On April 19, 2005, the Meridian, Mississippi, soldier had been driving a Heavy Expanded Mobility Tactical Truck when he crossed a buried improvised explosive device, which detonated and seriously injured Norris and one other soldier. With horrific internal injuries – every organ was damaged except Norris’ heart – he was airlifted to the combat hospital in Baghdad.

“His buddies thought he was a goner,” Janis says, “because he basically bled out on the battlefield.”

At the hospital in Baghdad, Norris was given 55 units of blood.

“Before they put Norris in a drug-induced coma, he talked to Capt. Corbin (his nurse) about his beloved ‘kids,’ ” says Janis, an AQHA life member. “As critical as he was, he was still talking about the horses – our kids: 20-year-old Catch Suzie (Ruffian), 19-year-old Skips Nightingale (Mandy) and her 7-year-old daughter, Mandysmrtradition (Cinnamon).

“Our mares are pets,” Janis says. “I never dreamed in 1988 when I bought Ruffian and then in 1989 when we bought Mandy, that gray and buckskin would be the ‘hot colors’ for the next 20 years.”

Janis says she and Norris have ridden their horses on trails, downtown, roadsides and city streets.
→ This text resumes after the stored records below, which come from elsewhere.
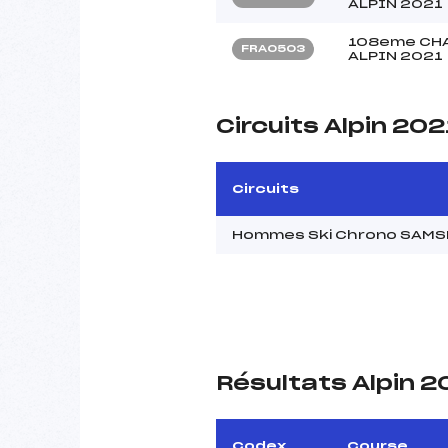
ALPIN 2021
108eme CHA
FRA0503
ALPIN 2021
Circuits Alpin 202
Circuits
Hommes Ski Chrono SAMSE
Résultats Alpin 
Codex
Course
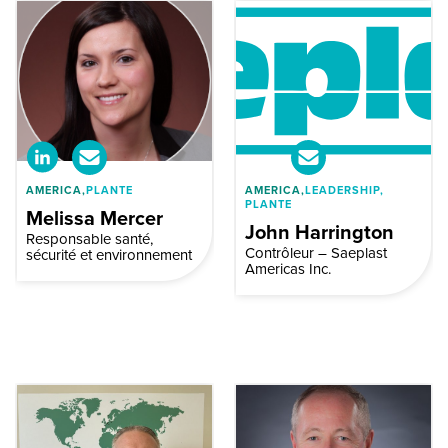
AMERICA,
PLANTE
AMERICA,
LEADERSHIP,
PLANTE
Melissa Mercer
John Harrington
Responsable santé,
Contrôleur – Saeplast
sécurité et environnement
Americas Inc.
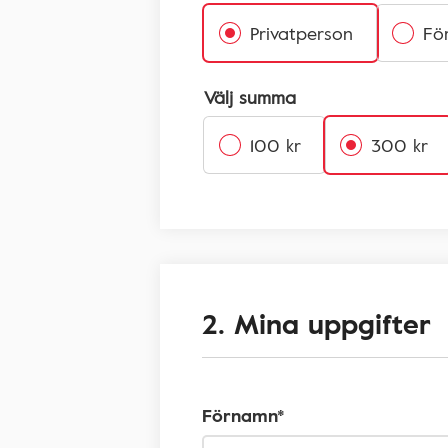
Privatperson
Fö
Välj summa
100 kr
300 kr
2. Mina uppgifter
Förnamn*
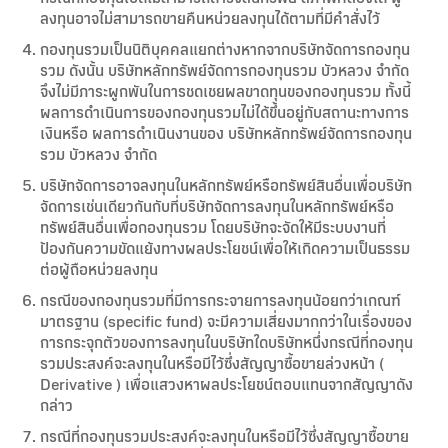
ลงทุนอาจไม่สามารถขายคืนหน่วยลงทุนได้ตามที่มีคำสั่งไว้
กองทุนรวมเป็นนิติบุคคลแยกต่างหากจากบริษัทจัดการกองทุน
รวม ดังนั้น บริษัทหลักทรัพย์จัดการกองทุนรวม บัวหลวง จำกัด
จึงไม่มีภาระผูกพันในการชดเชยผลขาดทุนของกองทุนรวม ทั้งนี้
ผลการดำเนินการของกองทุนรวมไม่ได้ขึ้นอยู่กับสถานะทางการ
เงินหรือ ผลการดำเนินงานของ บริษัทหลักทรัพย์จัดการกองทุน
รวม บัวหลวง จำกัด
บริษัทจัดการอาจลงทุนในหลักทรัพย์หรือทรัพย์สินอื่นเพื่อบริษัท
จัดการเช่นเดียวกันกับที่บริษัทจัดการลงทุนในหลักทรัพย์หรือ
ทรัพย์สินอื่นเพื่อกองทุนรวม โดยบริษัทจะจัดให้มีระบบงานที่
ป้องกันความขัดแย้งทางผลประโยชน์เพื่อให้เกิดความเป็นธรรม
ต่อผู้ถือหน่วยลงทุน
กรณีของกองทุนรวมที่มีการกระจายการลงทุนน้อยกว่าเกณฑ์
มาตรฐาน (specific fund) จะมีความเสี่ยงมากกว่าในเรื่องของ
การกระจุกตัวของการลงทุนในบริษัทใดบริษัทหนึ่งกรณีที่กองทุน
รวมประสงค์จะลงทุนในหรือมีไว้ซึ่งสัญญาซื้อขายล่วงหน้า (
Derivative ) เพื่อแสวงหาผลประโยชน์ตอบแทนจากสัญญาดัง
กล่าว
กรณีที่กองทุนรวมประสงค์จะลงทุนในหรือมีไว้ซึ่งสัญญาซื้อขาย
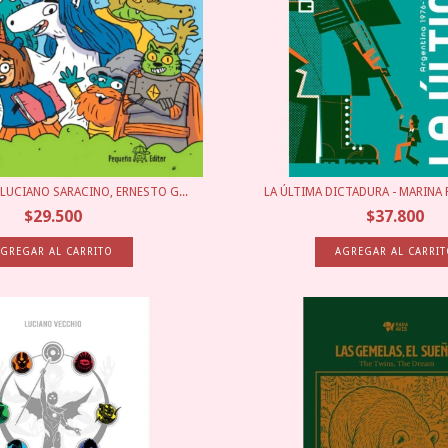
LUCIANO SARACINO, ERNESTO G...
LA ÚLTIMA DICTADURA - MARINA F
$29.500
$37.800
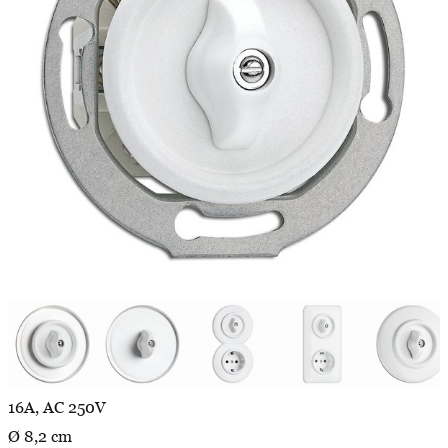
16A, AC 250V
Ø 8,2 cm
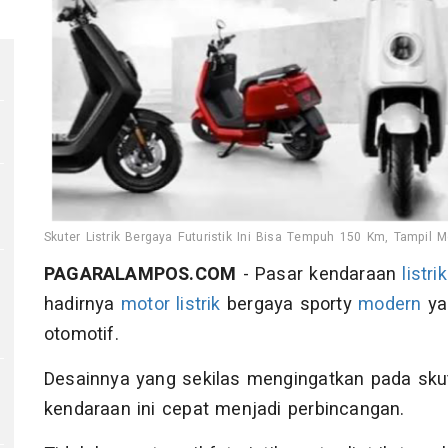
Skuter Listrik Bergaya Futuristik Ini Bisa Tempuh 150 Km, Tampil Mo
PAGARALAMPOS.COM
- Pasar kendaraan
listrik
hadirnya
motor
listrik
bergaya sporty
modern
ya
otomotif.
Desainnya yang sekilas mengingatkan pada sk
kendaraan ini cepat menjadi perbincangan.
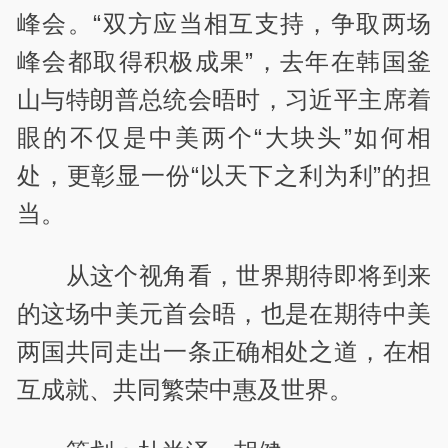
峰会。“双方应当相互支持，争取两场
峰会都取得积极成果”，去年在韩国釜
山与特朗普总统会晤时，习近平主席着
眼的不仅是中美两个“大块头”如何相
处，更彰显一份“以天下之利为利”的担
当。
从这个视角看，世界期待即将到来
的这场中美元首会晤，也是在期待中美
两国共同走出一条正确相处之道，在相
互成就、共同繁荣中惠及世界。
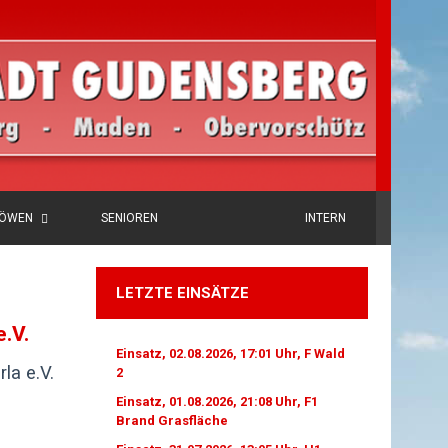
LÖWEN
SENIOREN
INTERN
LETZTE EINSÄTZE
.V.
Einsatz, 02.08.2026, 17:01 Uhr, F Wald
la e.V.
2
Einsatz, 01.08.2026, 21:08 Uhr, F1
Brand Grasfläche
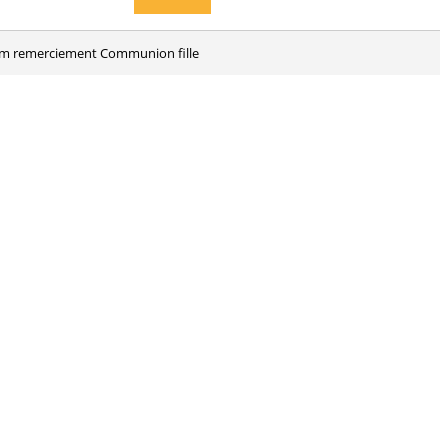
3 cm remerciement Communion fille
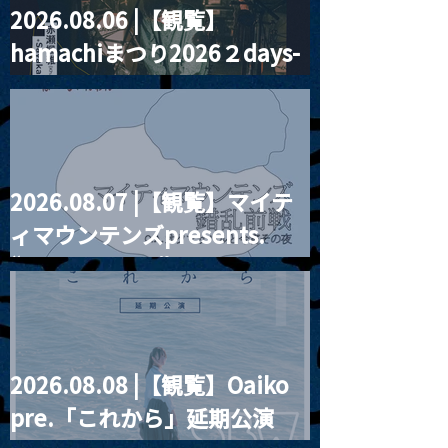
2026.08.06 |【観覧】
MoonRomantic
2021.03.09 
hamachiまつり2026２days-
Channel1周年記念Live
信】himarz (
月見ル君想フ編②
2026.08.07 |【観覧】マイテ
ィマウンテンズpresents.
“HALL-IN-ONE”
2026.08.08 |【観覧】Oaiko
pre.「これから」延期公演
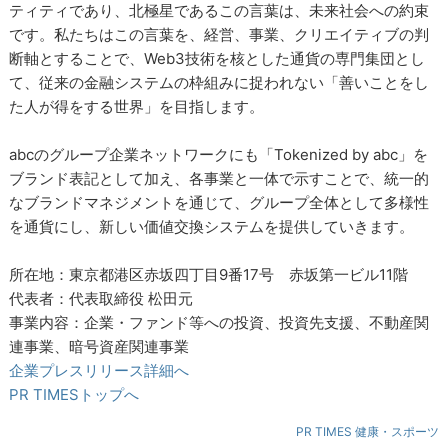
ティティであり、北極星であるこの言葉は、未来社会への約束
です。私たちはこの言葉を、経営、事業、クリエイティブの判
断軸とすることで、Web3技術を核とした通貨の専門集団とし
て、従来の金融システムの枠組みに捉われない「善いことをし
た人が得をする世界」を目指します。
abcのグループ企業ネットワークにも「Tokenized by abc」を
ブランド表記として加え、各事業と一体で示すことで、統一的
なブランドマネジメントを通じて、グループ全体として多様性
を通貨にし、新しい価値交換システムを提供していきます。
所在地：東京都港区赤坂四丁目9番17号 赤坂第一ビル11階
代表者：代表取締役 松田元
事業内容：企業・ファンド等への投資、投資先支援、不動産関
連事業、暗号資産関連事業
企業プレスリリース詳細へ
PR TIMESトップへ
PR TIMES 健康・スポーツ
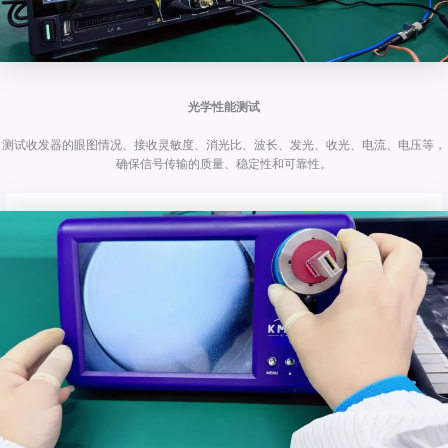
光学性能测试
测试收发器的眼图情况、接收灵敏度、消光比、波长、发光、收光、电流、电压等，
确保信号传输的质量、稳定性和可靠性。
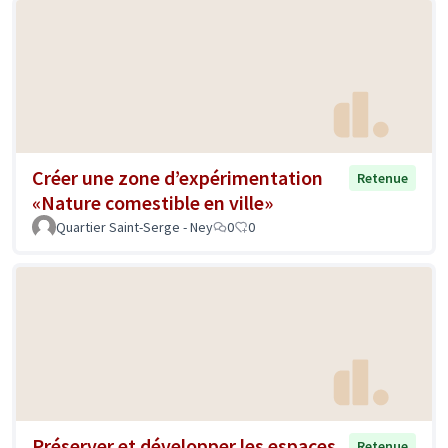
Créer une zone d’expérimentation
Retenue
«Nature comestible en ville»
Quartier Saint-Serge - Ney
0
0
Préserver et développer les espaces
Retenue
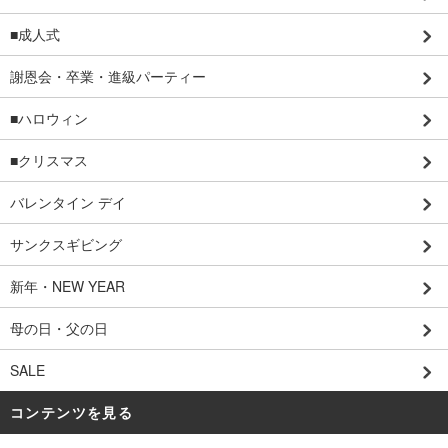
■成人式
謝恩会・卒業・進級パーティー
■ハロウィン
■クリスマス
バレンタイン デイ
サンクスギビング
新年・NEW YEAR
母の日・父の日
SALE
コンテンツを見る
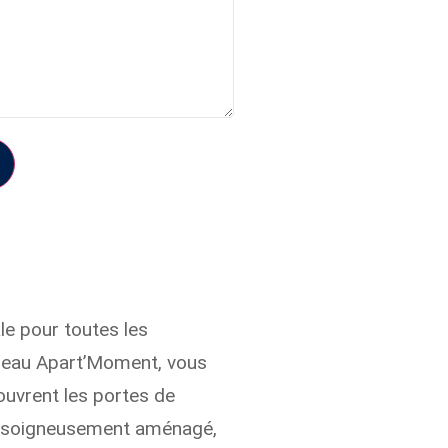
le pour toutes les
cadeau Apart’Moment, vous
ouvrent les portes de
t, soigneusement aménagé,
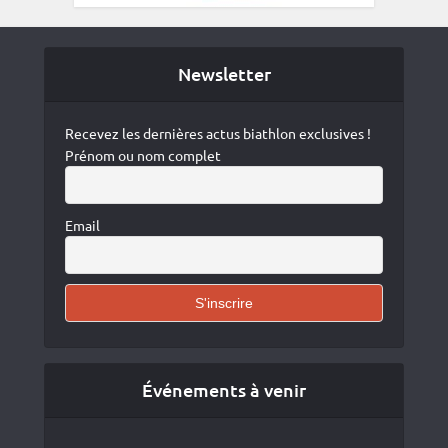
Newsletter
Recevez les dernières actus biathlon exclusives !
Prénom ou nom complet
Email
Événements à venir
And, just like bragging on human kids, Janis and Norris can’t stop talking about their equine kids.

“Our trainer and farrier even rode Cinnamon across a levee to watch fireworks on the Fourth of July!” Janis says. “He said she is the smartest horse he has ever ridden.”

Once Norris was stabilized at the hospital in Baghdad, he was flown to Germany for more medical attention, then on to Walter Reed Army Medical Center in Washington, D.C., for still more surgery.

“He lost 50 pounds in 30 days, had 16 surgeries and was finally able to eat on June 15, 2005,” says Janis, who spent three months at Norris’ bedside. “He had to be opened up from his crotch to his sternum to be flushed out and cleaned and drained. (His wound) stayed open for three months with a sponge on his belly and a wound vacuum.”

Janis put a picture of Norris with their mares near his hospital bed.

“He said many times that little picture kept him from giving up,” she says. “He knew he had all of us at home depending on him. That was a lot to put on a wounded soldier, but he made it fine.”